Abstract
The history of mathematics can be read in two ways. On the one hand, unlike the history of physics, it does not proceed by conjectures and refutations. New theories rarely refute old theories, but give them new foundations, generalize them, and reinterpret them through new concepts. This reading is unifying, highlighting the unity of the history of mathematics from its origins, through the permanence of its truths. On the other hand, many contemporary historians of mathematics have insisted on the diversity of methods, objects, and practices throughout history. They have shown that the objects of the past mathematics are not the same as those of today. That second reading shatters the illusion of unity. It disjoins what the first reading unifies.
Rather than deciding between these two readings, this chapter examines what makes them both possible and legitimate, based on an analysis of the acts of reading that we have to perform when confronted with the pages of a mathematical text, its signs, diagrams and images, and the different language modalities it employs. Starting with a discussion of Husserl's theses in The Origin of Geometry on the role of writing in the history of mathematics, and using a number of historical examples, the chapter shows that any reading of a mathematical text involves at least three divisions, three delimitations made by the reader’s gaze: divisions between the true and the false, between language and image, and between what is inside mathematics and what is outside. For the same text, these divisions are traced by the gaze in different ways throughout history.

### Recorded data

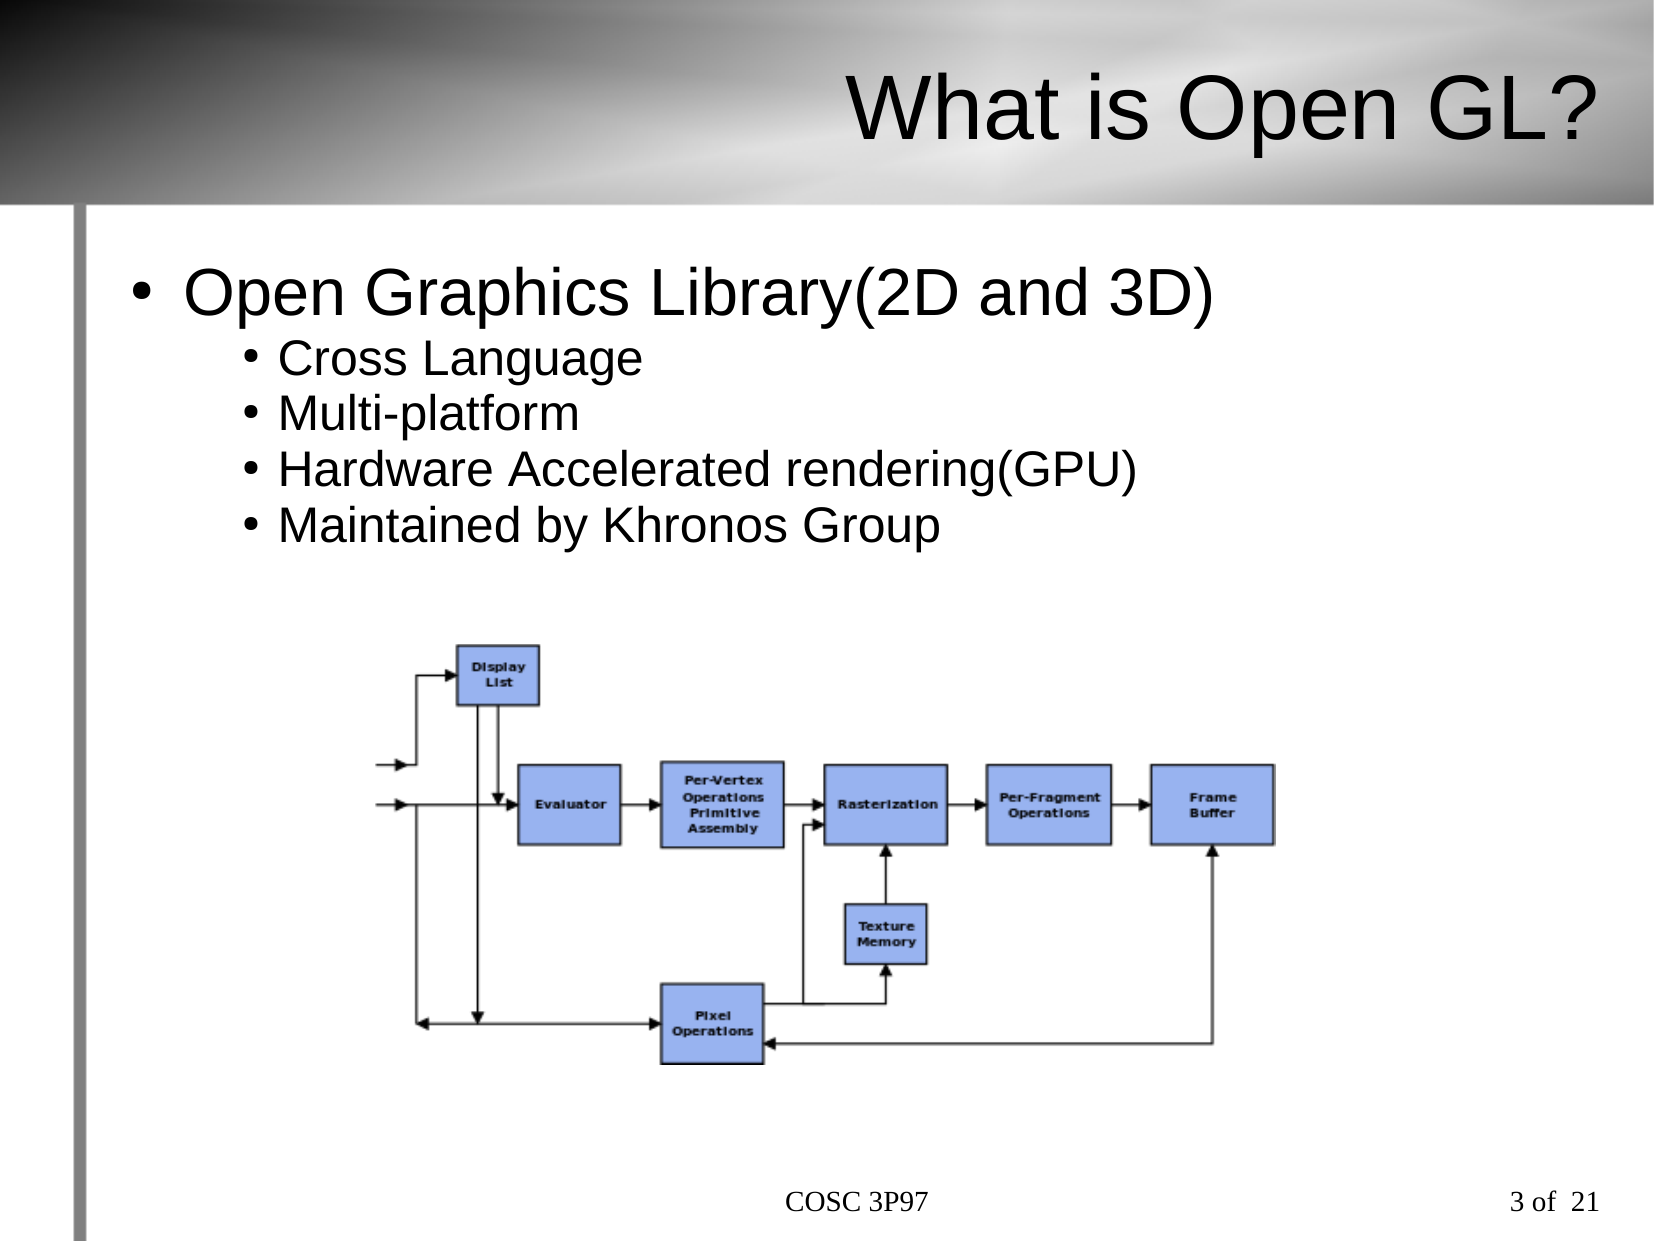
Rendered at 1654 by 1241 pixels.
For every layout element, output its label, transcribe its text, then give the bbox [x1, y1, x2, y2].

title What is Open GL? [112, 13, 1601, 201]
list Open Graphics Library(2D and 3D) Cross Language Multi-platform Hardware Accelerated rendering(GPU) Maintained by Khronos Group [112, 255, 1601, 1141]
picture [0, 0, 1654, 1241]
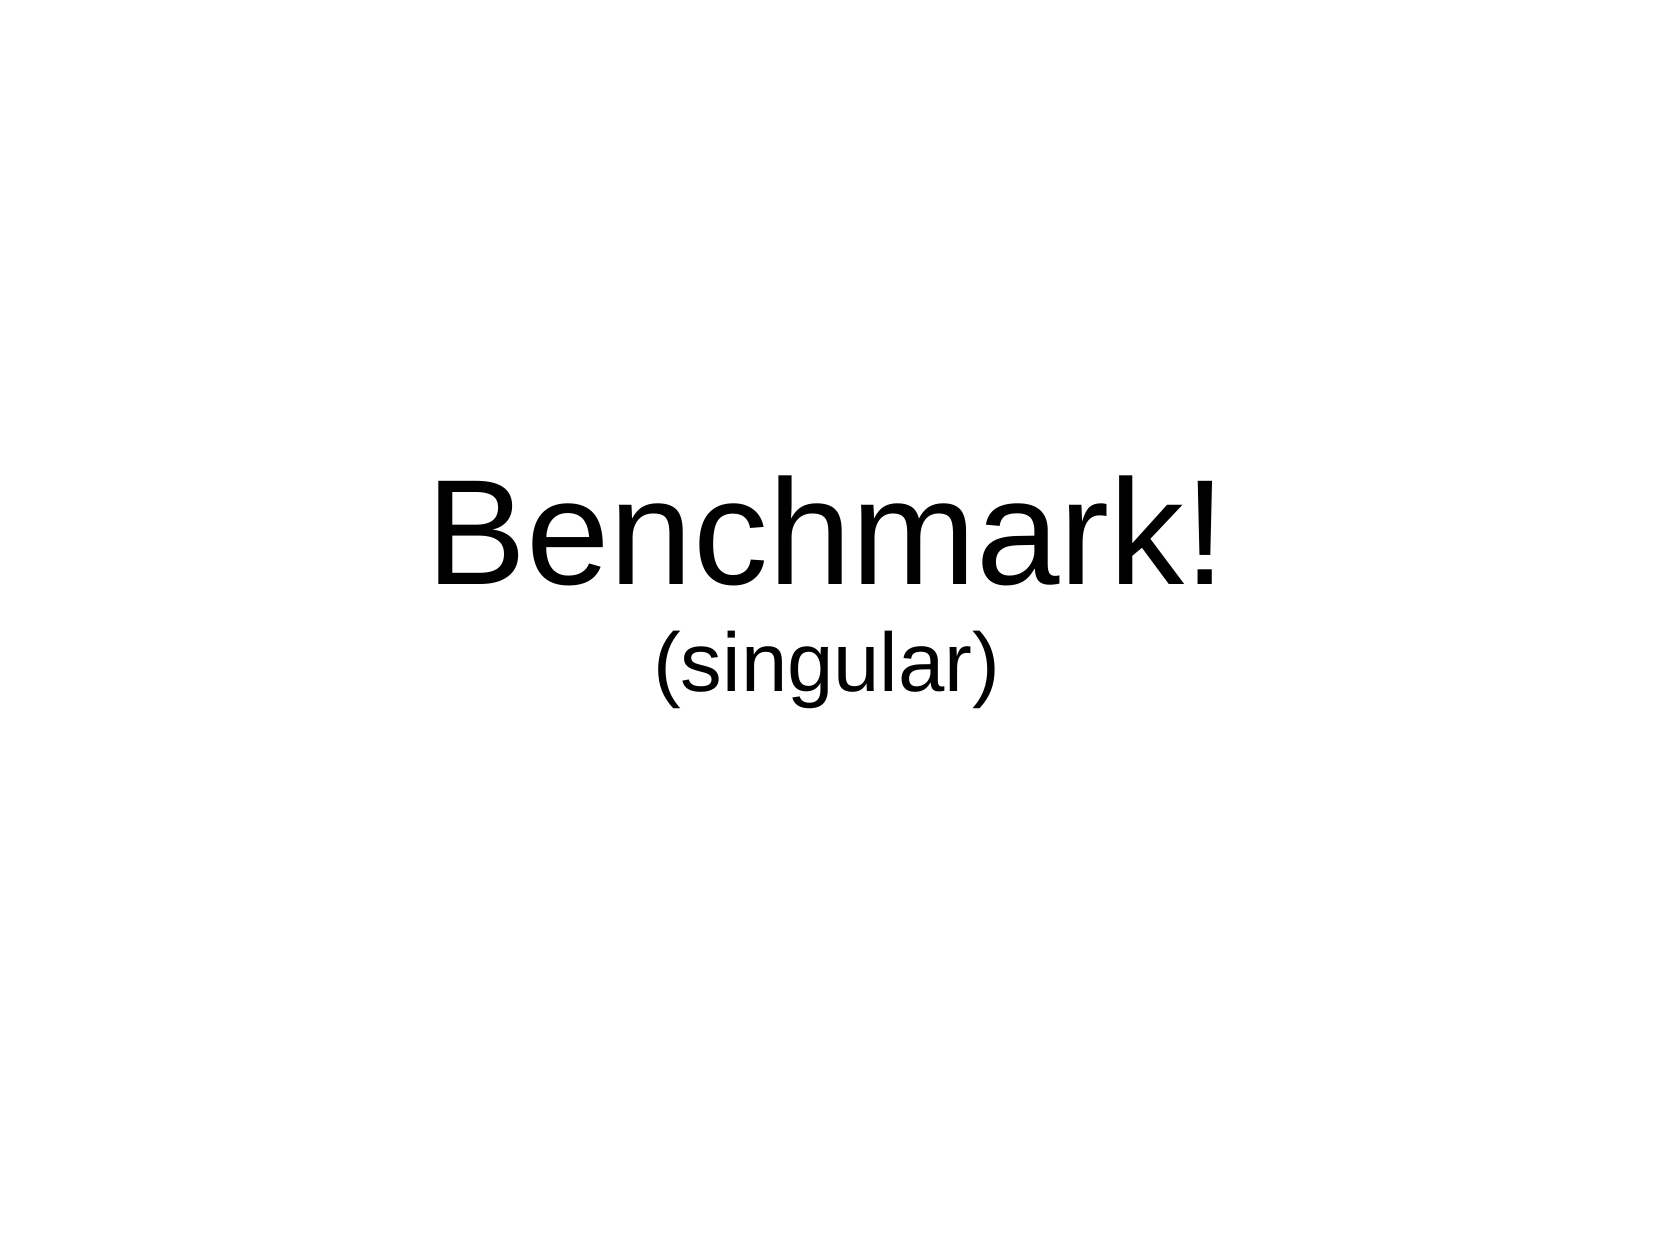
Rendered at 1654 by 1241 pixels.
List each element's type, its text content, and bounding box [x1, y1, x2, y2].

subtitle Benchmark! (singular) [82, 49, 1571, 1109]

### Written request 1
According to the abstract, what three divisions does any reading of a mathematical text involve?
### Written request 2
Decide whether each statement agrees with the abstract, answering yes or no and quoting the deciding words: (a) New mathematical theories usually refute old ones. (b) The chapter sets out to decide which of the two readings is correct. (c) The chapter opens with a discussion of Husserl's theses in The Origin of Geometry.
### Written request 3
Carry on writing the abstract from the point where it stops.
The listing is separate material and not part of the abstract.

### Task result 1
Divisions between the true and the false, between language and image, and between what is inside mathematics and what is outside.

### Task result 2
(a) No: "New theories rarely refute old theories"
(b) No: "Rather than deciding between these two readings"
(c) Yes: "Starting with a discussion of Husserl's theses in The Origin of Geometry"

### Task result 3
The chapter develops an example in greater detail, concerning the status of the equation in Descartes’ Geometry. It discusses the contrasting recent readings of the equation by two historians of science, Henk Bos and Enrico Giusti. It shows the concepts of The Geometry and the ideas the philosopher develops on reading and the nature of the sign. It shows how these ideas can be used to reconstruct how Descartes might have read a mathematical text, and it explains how successive readings of The Geometry can at the same time insert it into the mathematics of later centuries.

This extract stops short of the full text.